**Exercises to complete:**
1. In the forum discussion about game development schedules, what deadline date does a company set when it wants a game in its Q4 report?
2. Go on with the forum discussion about game development crunch, starting after its last sentence.

**Excerpt:**
○ ○ ○ ○

In addition to what people already said, business quarters play a big role, which causes a huge problem with development schedule.

Let's say that a company wants to get a game in for their Q4 report.
They'll schedule the deadline on March 20th, and then they schedule the rest of the development backwards.

This is the reason why the industry is forced to go overtime. There's no allowance for delays a public stock company.

You can bet that Watchdog's delay is going to cost Ubisoft multi-millions in retailer penalties and lower stocks from poor performance reports.
 

mclem

Member
The fact that almost no one is able to figure out a way to manage this kind of project without crunch time is what's weird to me.

The issue, I'd argue, is the scale of money involved. How many devs are there out there who have the financial independence to be able to release on their terms? For the average dev, it's a balancing act, trying to finish a given game before the money runs out. Since at the size of project we're talking about everything has to be funded by the publisher, the pub then gets a lot of control over when to release money to development; hence having to pursue milestones and - on occasion - having to make massive changes at the publishers' whims.

It's not necessarily better at the small-budget side of things, either. It's easier to be financially independent at that level because the numbers are low, but on the other hand - when you run out of money, that is it, there's no-one to fall back on. I'm toying with the idea of dabbling in independent development myself, and I don't see any way I could do it without fitting it in in my free time around a full-time job - which would mean slow development, of course, but secure.

○ ○ ○ ○

**Keypoint text descriptions:**
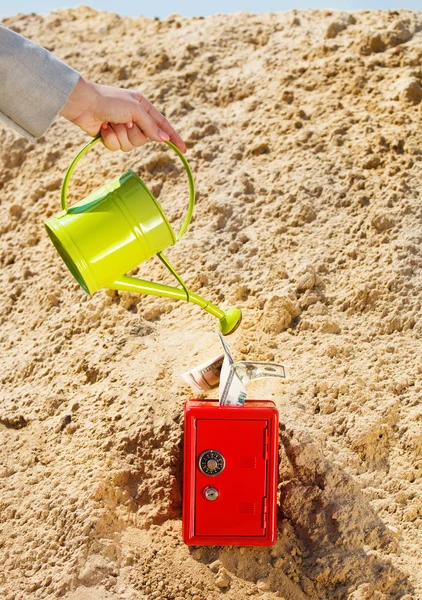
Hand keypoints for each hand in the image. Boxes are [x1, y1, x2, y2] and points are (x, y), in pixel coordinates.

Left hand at [60, 76, 185, 152]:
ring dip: (120, 136)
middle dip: (134, 134)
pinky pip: (117, 148)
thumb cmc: (109, 101)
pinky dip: (110, 139)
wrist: (83, 104)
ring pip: (131, 146)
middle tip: (125, 123)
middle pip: (145, 139)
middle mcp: (135, 118)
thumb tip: (164, 139)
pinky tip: (103, 129)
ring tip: (111, 124)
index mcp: (143, 107)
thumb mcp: (134, 110)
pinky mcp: (111, 137)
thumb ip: (150, 125)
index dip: (173, 138)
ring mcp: (123, 129)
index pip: (163, 125)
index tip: (183, 150)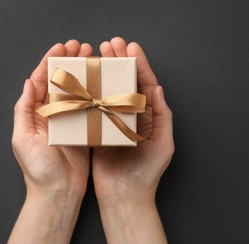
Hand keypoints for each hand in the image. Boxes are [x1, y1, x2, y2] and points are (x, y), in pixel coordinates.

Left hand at [3, 40, 92, 243]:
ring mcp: (68, 121)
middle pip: (60, 82)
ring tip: (93, 58)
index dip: (50, 62)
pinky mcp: (82, 130)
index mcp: (35, 114)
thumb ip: (24, 110)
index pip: (41, 81)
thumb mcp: (22, 138)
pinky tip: (100, 82)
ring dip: (83, 73)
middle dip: (69, 62)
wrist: (58, 193)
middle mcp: (51, 114)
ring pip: (76, 91)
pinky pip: (88, 107)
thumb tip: (28, 82)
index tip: (62, 46)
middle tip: (82, 46)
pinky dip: (93, 93)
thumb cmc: (38, 170)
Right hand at [92, 37, 173, 243]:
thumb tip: (158, 88)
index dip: (139, 64)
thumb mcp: (163, 144)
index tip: (130, 47)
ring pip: (108, 90)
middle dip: (119, 61)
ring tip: (97, 54)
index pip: (144, 84)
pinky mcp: (97, 129)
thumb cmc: (146, 173)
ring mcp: (112, 121)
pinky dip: (90, 91)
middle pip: (125, 82)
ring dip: (104, 71)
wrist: (124, 195)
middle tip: (110, 43)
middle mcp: (130, 115)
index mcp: (148, 116)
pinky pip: (94, 106)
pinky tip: (86, 78)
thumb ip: (162, 116)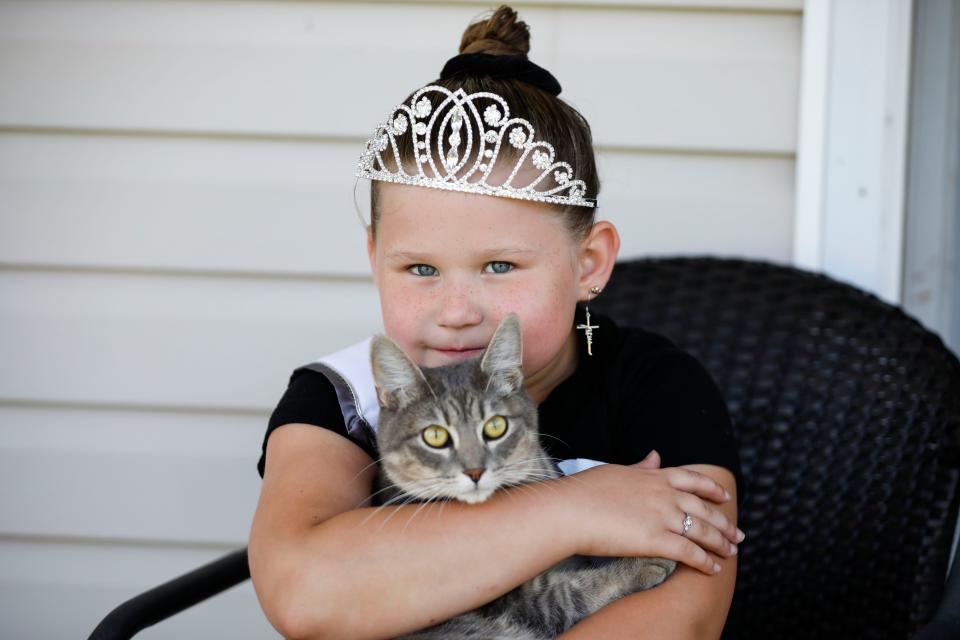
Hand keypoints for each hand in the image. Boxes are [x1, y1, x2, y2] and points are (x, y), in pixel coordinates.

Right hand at [558, 450, 743, 574]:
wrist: (569, 509)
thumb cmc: (584, 490)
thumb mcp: (616, 471)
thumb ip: (640, 467)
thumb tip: (655, 455)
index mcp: (654, 477)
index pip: (693, 480)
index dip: (713, 489)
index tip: (725, 496)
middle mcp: (665, 495)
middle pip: (705, 508)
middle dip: (724, 522)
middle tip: (737, 534)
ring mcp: (662, 517)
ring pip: (703, 531)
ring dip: (720, 543)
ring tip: (731, 552)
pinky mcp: (656, 540)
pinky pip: (690, 553)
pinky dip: (705, 561)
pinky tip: (713, 569)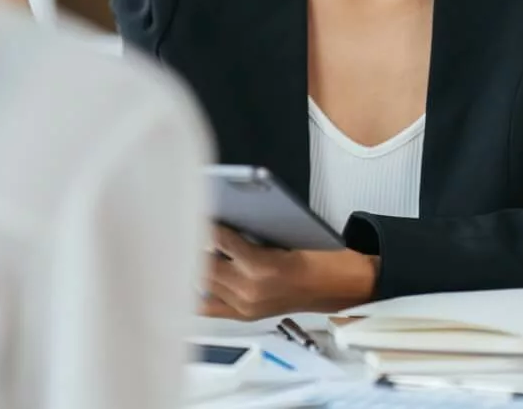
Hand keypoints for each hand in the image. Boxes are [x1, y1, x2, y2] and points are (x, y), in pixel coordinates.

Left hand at [201, 225, 379, 320]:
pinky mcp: (245, 315)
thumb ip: (250, 229)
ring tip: (184, 244)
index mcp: (260, 266)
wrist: (339, 286)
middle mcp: (249, 290)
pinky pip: (208, 306)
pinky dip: (198, 289)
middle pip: (203, 264)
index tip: (193, 208)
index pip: (217, 239)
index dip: (204, 222)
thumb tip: (218, 217)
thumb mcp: (285, 233)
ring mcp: (245, 306)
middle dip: (192, 243)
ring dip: (193, 264)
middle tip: (183, 223)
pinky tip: (192, 274)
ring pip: (202, 284)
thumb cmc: (320, 257)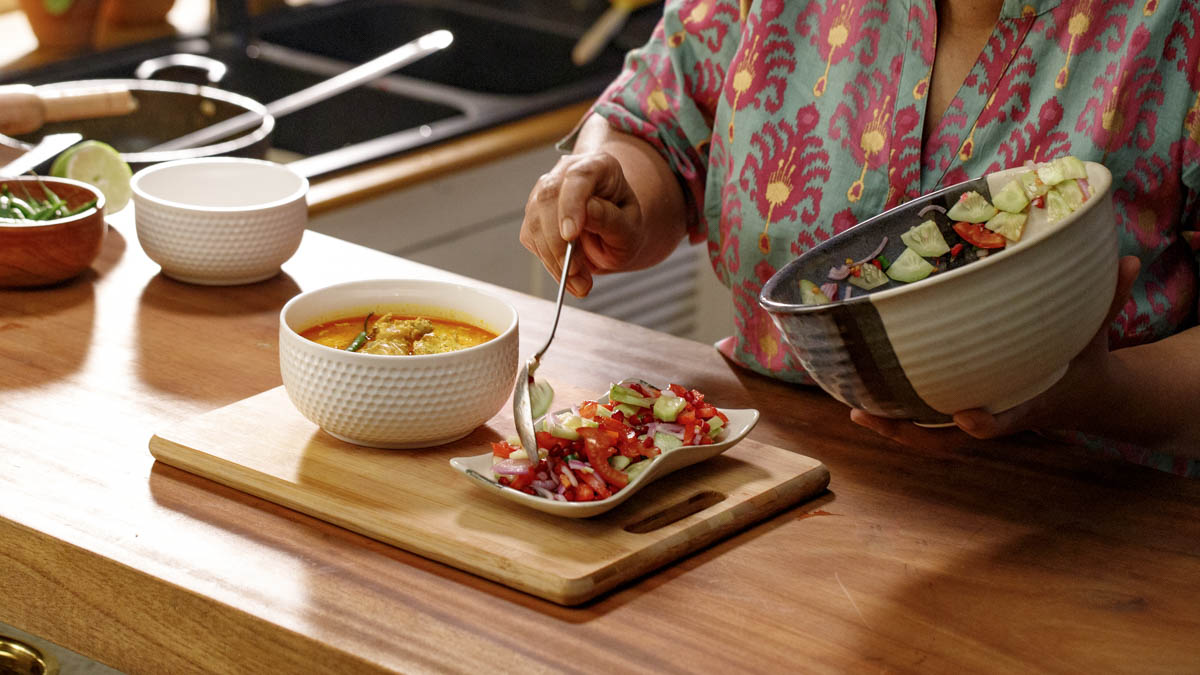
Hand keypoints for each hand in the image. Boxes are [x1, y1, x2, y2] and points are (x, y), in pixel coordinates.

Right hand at [520, 150, 644, 296]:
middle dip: (558, 242)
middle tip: (576, 273)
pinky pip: (532, 240)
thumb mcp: (630, 228)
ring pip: (535, 222)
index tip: (570, 236)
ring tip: (580, 282)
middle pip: (549, 198)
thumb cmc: (624, 225)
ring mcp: (545, 192)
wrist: (613, 230)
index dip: (571, 205)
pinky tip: (569, 273)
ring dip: (555, 259)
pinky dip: (549, 263)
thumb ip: (611, 220)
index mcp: (599, 166)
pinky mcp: (534, 215)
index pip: (579, 177)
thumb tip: (587, 213)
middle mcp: (567, 172)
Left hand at [850, 255, 1142, 448]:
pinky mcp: (962, 415)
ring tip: (855, 409)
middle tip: (869, 414)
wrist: (1086, 396)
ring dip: (893, 428)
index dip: (987, 423)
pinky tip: (862, 400)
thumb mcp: (1098, 332)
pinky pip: (927, 425)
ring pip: (931, 439)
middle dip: (909, 434)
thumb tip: (1129, 259)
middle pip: (950, 441)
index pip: (1008, 420)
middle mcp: (998, 416)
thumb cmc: (1085, 359)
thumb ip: (1110, 299)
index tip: (966, 416)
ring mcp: (977, 420)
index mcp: (1031, 404)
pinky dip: (897, 417)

○ ○ ○ ○

**Activity answers:**
1. March 20th

2.
 

Seanspeed

Banned
In addition to what people already said, business quarters play a big role, which causes a huge problem with development schedule.

Let's say that a company wants to get a game in for their Q4 report.
They'll schedule the deadline on March 20th, and then they schedule the rest of the development backwards.

This is the reason why the industry is forced to go overtime. There's no allowance for delays a public stock company.

You can bet that Watchdog's delay is going to cost Ubisoft multi-millions in retailer penalties and lower stocks from poor performance reports.
A good point. Shareholders in general are the bloodline of business nowadays and it creates lots of inevitable short-term thinking, which is necessary but also not ideal from a consumer standpoint.
 

MaxiLive

Member
I'm lucky enough to work in a game studio but I'm not a developer myself so I can't comment on the ins and outs of game production but I believe the biggest issue for crunch is deadlines especially on larger titles. This is due to the deadline being set by the company due to financial reasons not production reasons. Most developers can't afford to delay a game for 2-3 months to give it that extra polish due to the costing of doing that so crunching is a cheaper way of getting the same content produce, maybe not the most efficient though.

Add to that the way a game is built often as different parts of the project comes together different issues arise usually most of this is to do with code affecting other aspects of the game. For example changing of some physics values can totally flip out the AI which will need some new code to get back on to the right track which then in turn might effect the mission script code etc. It's often something small that starts to snowball.

I think a lot of developers try to react to media and fan response as well these days as games are shown off so early in production (in the most case) with only a snippet shown yet impressions made of the whole game. Developers may react to some extent to the response if negative/positive and change their focus to other aspects of the game which in turn will cause some extra design/dev time in an already packed production schedule.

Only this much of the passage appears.